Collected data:

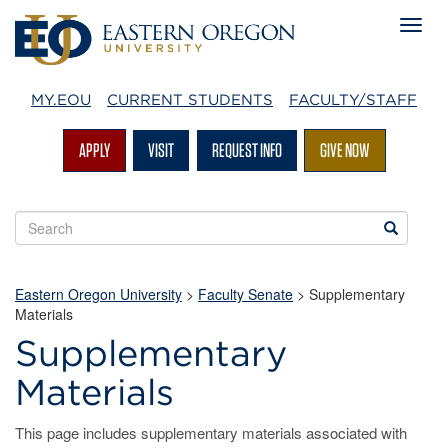
MY.EOU
CURRENT STUDENTS
FACULTY/STAFF
APPLY
VISIT
REQUEST INFO
GIVE NOW
Search
Search
EOU
websites
Eastern Oregon University
>
Faculty Senate
>
Supplementary
Materials
Supplementary
Materials
This page includes supplementary materials associated with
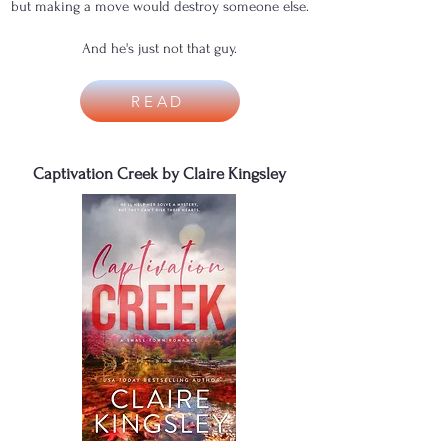
but making a move would destroy someone else.
And he's just not that guy.
READ
Captivation Creek by Claire Kingsley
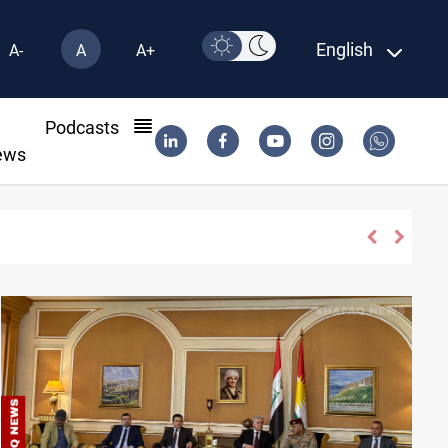
English
A-
A
A+
l
Podcasts
ews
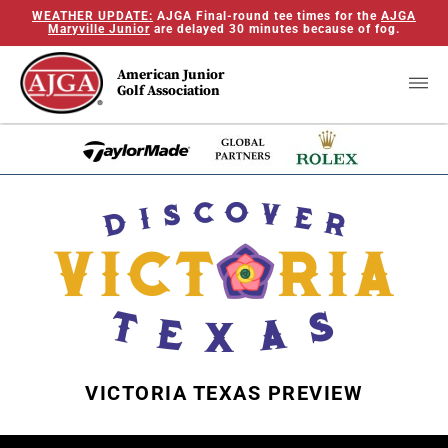
WEATHER UPDATE:
AJGA Final-round tee times for the
AJGA
Maryville Junior
are delayed 30 minutes because of fog.
American Junior
Golf Association
VICTORIA TEXAS PREVIEW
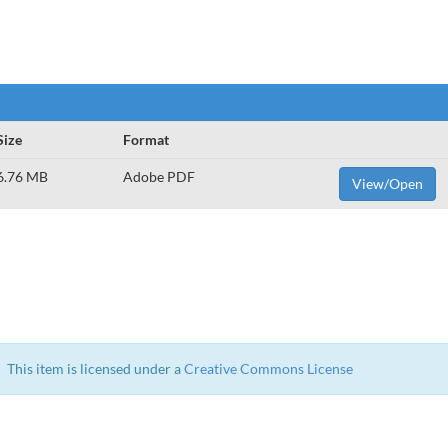
Size
Format
6.76 MB
Adobe PDF
View/Open
This item is licensed under a
Creative Commons License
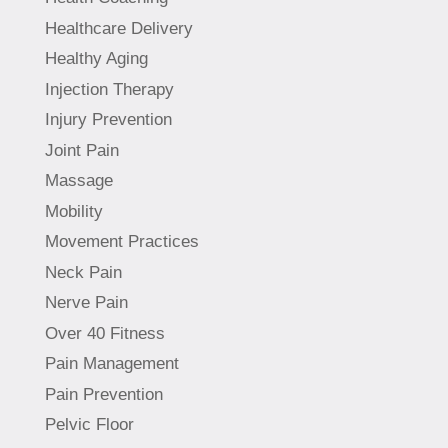
Healthcare Delivery
Healthy Aging
Injection Therapy
Injury Prevention
Joint Pain
Massage
Mobility
Movement Practices
Neck Pain
Nerve Pain
Over 40 Fitness
Pain Management
Pain Prevention
Pelvic Floor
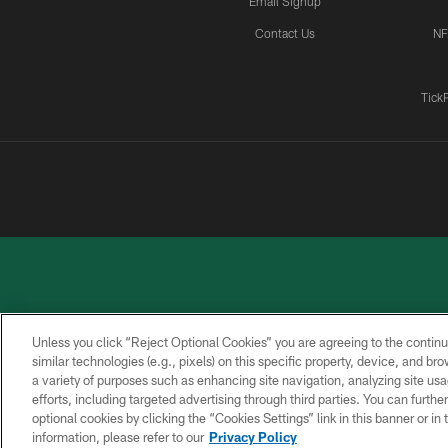
Email Signup
Contact Us
NF
Tick
Unless you click “Reject Optional Cookies” you are agreeing to the continu
similar technologies (e.g., pixels) on this specific property, device, and b
a variety of purposes such as enhancing site navigation, analyzing site usa
PRIVACY
ACCESSIBILITY
CONTACT
POLICY
US
efforts, including targeted advertising through third parties. You can furth
optional cookies by clicking the “Cookies Settings” link in this banner or i
information, please refer to our
Privacy Policy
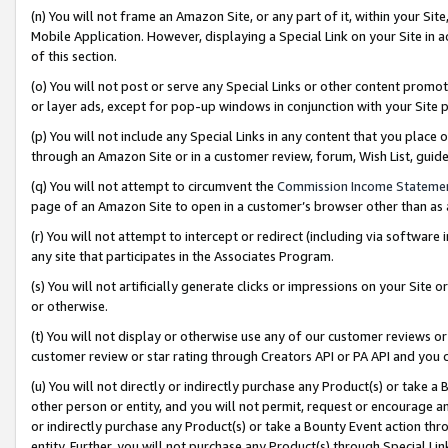
(n) You will not frame an Amazon Site, or any part of it, within your Sit
Mobile Application. However, displaying a Special Link on your Site in a
of this section.
(o) You will not post or serve any Special Links or other content prom
or layer ads, except for pop-up windows in conjunction with your Site 
(p) You will not include any Special Links in any content that you place
through an Amazon Site or in a customer review, forum, Wish List, gui
(q) You will not attempt to circumvent the
Commission Income Stateme
page of an Amazon Site to open in a customer’s browser other than as a 
(r) You will not attempt to intercept or redirect (including via softwar
any site that participates in the Associates Program.
(s) You will not artificially generate clicks or impressions on your Si
or otherwise.
(t) You will not display or otherwise use any of our customer reviews or 
customer review or star rating through Creators API or PA API and you 
(u) You will not directly or indirectly purchase any Product(s) or take a
other person or entity, and you will not permit, request or encourage an
or indirectly purchase any Product(s) or take a Bounty Event action thro
entity. Further, you will not purchase any Product(s) through Special Li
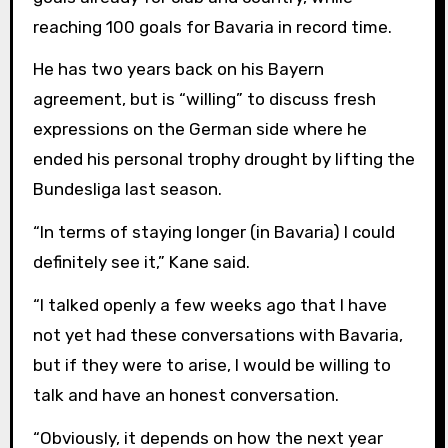
reaching 100 goals for Bavaria in record time.
He has two years back on his Bayern
agreement, but is “willing” to discuss fresh
expressions on the German side where he
ended his personal trophy drought by lifting the
Bundesliga last season.
“In terms of staying longer (in Bavaria) I could
definitely see it,” Kane said.
“I talked openly a few weeks ago that I have
not yet had these conversations with Bavaria,
but if they were to arise, I would be willing to
talk and have an honest conversation.
“Obviously, it depends on how the next year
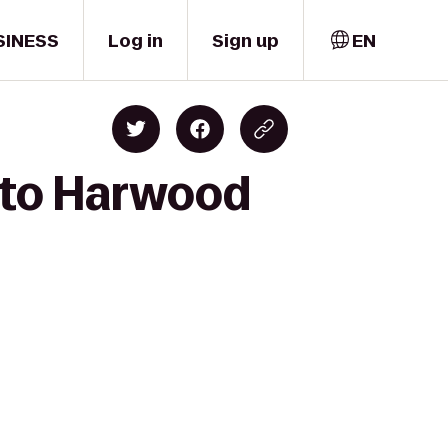
SINESS
Log in
Sign up
EN
 to Harwood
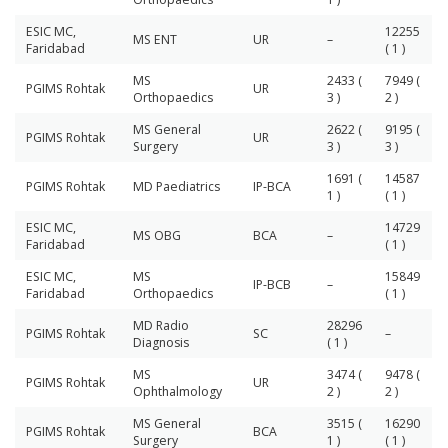
ESIC MC,
12255
MS ENT
UR
–
Faridabad
( 1 )
MS
2433 (
7949 (
PGIMS Rohtak
UR
Orthopaedics
3 )
2 )
MS General
2622 (
9195 (
PGIMS Rohtak
UR
Surgery
3 )
3 )
1691 (
14587
PGIMS Rohtak
MD Paediatrics
IP-BCA
1 )
( 1 )
ESIC MC,
14729
MS OBG
BCA
–
Faridabad
( 1 )
ESIC MC,
MS
15849
IP-BCB
–
Faridabad
Orthopaedics
( 1 )
MD Radio
28296
PGIMS Rohtak
SC
–
Diagnosis
( 1 )
MS
3474 (
9478 (
PGIMS Rohtak
UR
Ophthalmology
2 )
2 )
MS General
3515 (
16290
PGIMS Rohtak
BCA
Surgery
1 )
( 1 )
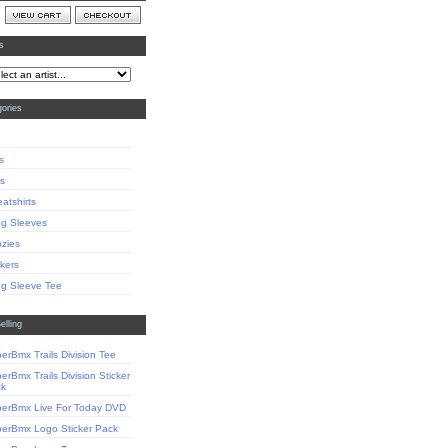
ts
ories
s
s
atshirts
g Sleeves
zies
ckers
g Sleeve Tee
elling
erBmx Trails Division Tee
erBmx Trails Division Sticker
ck
erBmx Live For Today DVD
erBmx Logo Sticker Pack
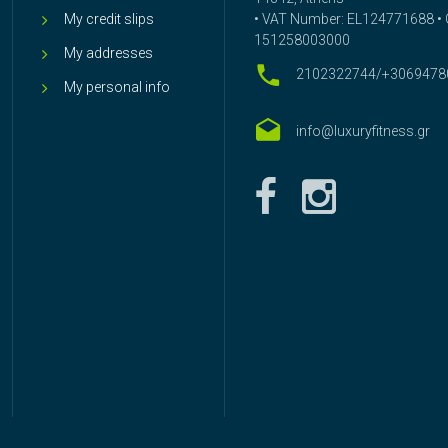
My credit slips
• VAT Number: EL124771688 • G
151258003000
My addresses
2102322744/+3069478
My personal info
info@luxuryfitness.gr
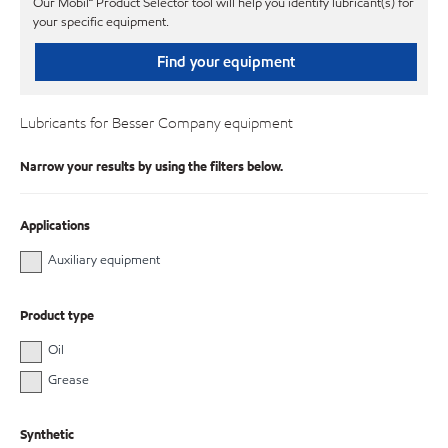
Our Mobil℠ Product Selector tool will help you identify lubricant(s) for
your specific equipment.
Find your equipment
Lubricants for Besser Company equipment
Narrow your results by using the filters below.
Applications
Auxiliary equipment
Product type
Oil
Grease
Synthetic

WHAT YOU ARE ASKED TO DO
Return every line of text from all the entries above verbatim, leaving out the pictures.

TASK RESULT
MY.EOU
CURRENT STUDENTS
FACULTY/STAFF
APPLY
VISIT
REQUEST INFO
GIVE NOW
Search
Search
EOU
websites
Eastern Oregon University
>
Faculty Senate
>
Supplementary
Materials
Supplementary
Materials
This page includes supplementary materials associated with
but making a move would destroy someone else.
And he's just not that guy.
READ
Captivation Creek by Claire Kingsley
English
A-
A
A+
l
Podcasts
ews
WEATHER UPDATE:
AJGA Final-round tee times for the
AJGA
Maryville Junior
are delayed 30 minutes because of fog.
American Junior
Golf Association
VICTORIA TEXAS PREVIEW
Size
Format
6.76 MB
Adobe PDF
View/Open
This item is licensed under a
Creative Commons License
Healthcare Delivery
Healthy Aging
Injection Therapy
Injury Prevention
Joint Pain
Massage
Mobility
Movement Practices
Neck Pain
Nerve Pain
Over 40 Fitness
Pain Management
Pain Prevention
Pelvic Floor
Email Signup
Contact Us
NF
Tick
Unless you click “Reject Optional Cookies” you are agreeing to the continu
similar technologies (e.g., pixels) on this specific property, device, and b
a variety of purposes such as enhancing site navigation, analyzing site usa
PRIVACY
ACCESSIBILITY
CONTACT
POLICY
US
efforts, including targeted advertising through third parties. You can furth
optional cookies by clicking the “Cookies Settings” link in this banner or i
information, please refer to our
Privacy Policy
(n) You will not frame an Amazon Site, or any part of it, within your Sit
Mobile Application. However, displaying a Special Link on your Site in a
of this section.
(o) You will not post or serve any Special Links or other content prom
or layer ads, except for pop-up windows in conjunction with your Site 
(p) You will not include any Special Links in any content that you place
through an Amazon Site or in a customer review, forum, Wish List, gui
(q) You will not attempt to circumvent the
Commission Income Stateme
page of an Amazon Site to open in a customer’s browser other than as a 
(r) You will not attempt to intercept or redirect (including via softwar
any site that participates in the Associates Program.
(s) You will not artificially generate clicks or impressions on your Si
or otherwise.
(t) You will not display or otherwise use any of our customer reviews or 
customer review or star rating through Creators API or PA API and you 
(u) You will not directly or indirectly purchase any Product(s) or take a
other person or entity, and you will not permit, request or encourage an
or indirectly purchase any Product(s) or take a Bounty Event action thro
entity. Further, you will not purchase any Product(s) through Special Li
reaching 100 goals for Bavaria in record time.
He has two years back on his Bayern
agreement, but is “willing” to discuss fresh
expressions on the German side where he
ended his personal trophy drought by lifting the
Bundesliga last season.
“In terms of staying longer (in Bavaria) I could
definitely see it,” Kane said.
“I talked openly a few weeks ago that I have
not yet had these conversations with Bavaria,
but if they were to arise, I would be willing to
talk and have an honest conversation.
“Obviously, it depends on how the next year
SINESS
Log in
Sign up
EN
 to Harwood
ESIC MC,
12255
MS ENT
UR
–
Faridabad
( 1 )
MS
2433 (
7949 (
PGIMS Rohtak
UR
Orthopaedics
3 )
2 )
MS General
2622 (
9195 (
PGIMS Rohtak
UR
Surgery
3 )
3 )
1691 (
14587
PGIMS Rohtak
MD Paediatrics
IP-BCA
1 )
( 1 )
ESIC MC,
14729
MS OBG
BCA
–
Faridabad
( 1 )
ESIC MC,
MS
15849
IP-BCB
–
Faridabad
Orthopaedics
( 1 )
MD Radio
28296
PGIMS Rohtak
SC
–
Diagnosis
( 1 )
MS
3474 (
9478 (
PGIMS Rohtak
UR
Ophthalmology
2 )
2 )
MS General
3515 (
16290
PGIMS Rohtak
BCA
Surgery
1 )
( 1 )
ts
ories
s
s
atshirts
g Sleeves
zies
ckers
g Sleeve Tee
elling
erBmx Trails Division Tee
erBmx Trails Division Sticker
ck
erBmx Live For Today DVD
erBmx Logo Sticker Pack
My credit slips
• VAT Number: EL124771688 • G
151258003000
My addresses
2102322744/+3069478
My personal info
info@luxuryfitness.gr
Our Mobil℠ Product Selector tool will help you identify lubricant(s) for
your specific equipment.
Find your equipment
Lubricants for Besser Company equipment
Narrow your results by using the filters below.
Applications
Auxiliary equipment
Product type
Oil
Grease
Synthetic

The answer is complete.